The move is expected to raise interest rates for the first time in three years as policymakers look to cool red-hot as it comes at a dangerous time for the U.S. economy as it faces a continuing pandemic and a war in Europe.
The U.S. central bank is almost certain to raise its benchmark federal funds rate by at least a quarter of a percentage point at the end of its two-day policy-setting meeting on Wednesday. Investors will be watching the new projections to see how fast Fed officials believe they need to raise rates this year to prevent inflation from getting worse.
In December, most officials predicted that rates would hover around 2.10% by the end of 2024.
Danielle DiMartino Booth, the CEO of Quill Intelligence and former advisor to the Dallas Fed president, predicted a minimum quarter-point rate hike on Wednesday two years after the central bank slashed rates to near zero to blunt the economic pain of the pandemic.
She said the expected rate hike on Wednesday comes at a tricky time, as we are currently facing a slowing economy that is on the brink of a recession and rampant energy and food inflation.
The Labor Department said in February that it had increased in February from the previous year, marking the fastest increase since January 1982, when inflation hit 8.4%. From January, the CPI, which measures a wide range of goods, increased by 0.8%, from gasoline to health care.
The Federal Reserve has been under pressure this year due to a series of interest rate hikes this year, which resulted in the eye-popping reading for the ninth consecutive month the gauge has been above 5%. The federal funds rate tends to create higher rates on consumer and business loans, which slows the economy by forcing them to cut back on spending.
It is important to be humble and nimble, because Fed Chairman Jerome Powell has left open the possibility of a rate hike at every meeting this year, and has refused to rule out a more aggressive half-percentage point rate hike.

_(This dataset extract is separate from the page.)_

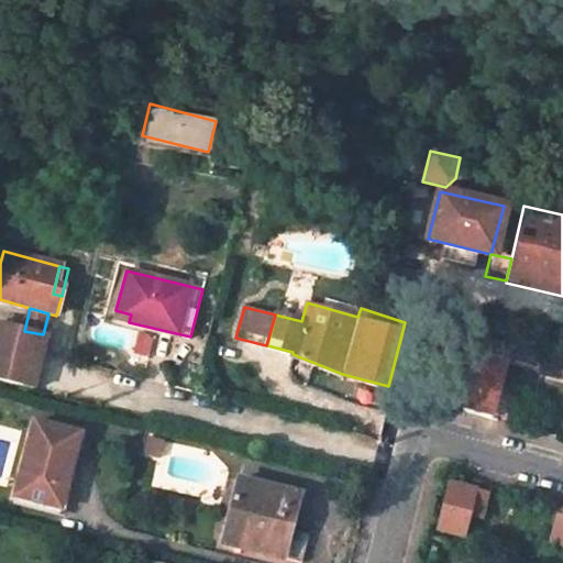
[(116,310),(114,318),(129,322),(131,315),(116,310)]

Powell said earlier this month that the Fed is prepared to do whatever is needed to control inflation, even if that means hurting growth. The Fed must walk an economic tightrope this week as it juggles sky-inflation with the COVID 19 health crisis, including new health restrictions in major Chinese cities, and the Ukraine-Russia war. The central bankers must toe the line without inadvertently crashing the economy.
The Russian invasion, which has caused a massive humanitarian crisis, has upended those plans, and Fed officials have been carefully telegraphing to the public their plans to hike rates to quell inflation. The central bank may have to take a more nimble approach to risk inducing a recession because of the conflict.
The cold-eyed truth is that conditions are too volatile to put forward a coherent forecast at this time, said Joe Brusuelas, RSM chief economist. Everything must be placed in a context of revisions to come.